Teratopactus vittatus is a species of broad-nosed weevil in the beetle family Curculionidae. It is endemic to Brazil and is found across the Chacoan and Parana subregions of the Neotropics and has expanded to the Cerrado.

The species was originally described as Naupactus vittatus by Mannerheim in 1833 and was transferred to the genus Teratopactus in 2006, based on morphological characteristics, including the structure of the ovipositor and humeri, which align with the diagnostic traits of the genus.

== Distribution ==
T. vittatus has been recorded in the Brazilian states of Bahia, Minas Gerais, and Rio de Janeiro. Specific collection sites include Encruzilhada, Ibiá, Poços de Caldas, and Serra do Caraça. These areas fall within the Cerrado and Atlantic Forest biomes.

Recent records, until April 2025, shared by citizen scientists indicate that this species is being encountered mostly in Brasília and in the Ibitipoca State Park.

== Morphology ==
This species is fairly large, with females reaching about 16 to 18.5 mm in length. Its back is mostly bare, showing a dark brown color, and it can be recognized by two pairs of yellowish stripes along the wing covers.

The humeri are prominent and armed with a strong tooth, and the pronotum is markedly convex with fine granulation. The frons of the head is longitudinally channeled, and the antennae are slender with a distinctly fusiform club. Unlike some related species, the flanks of the pronotum in T. vittatus generally lack prominent teeth.

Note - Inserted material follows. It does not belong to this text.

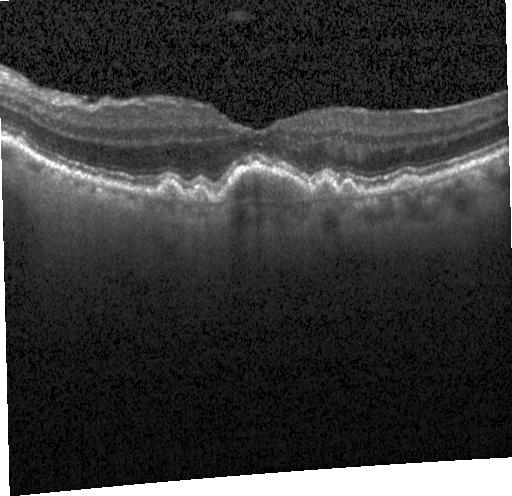

OCT B-scan
Finding: CNV.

== Taxonomy and systematics ==
According to a cladistic analysis using 36 morphological characters, T. vittatus is closely related to T. nodicollis, forming a well-supported clade within the genus. Both species share derived traits such as the presence of dorsal baculi in the female genitalia.

== Ecology and host plants ==
There is limited ecological information available specifically for T. vittatus. The genus generally inhabits savanna and forest mosaics, such as those found in the Cerrado biome. Only T. nodicollis has been associated with agricultural crops and native plants, and no specific host plants have been confirmed for T. vittatus to date.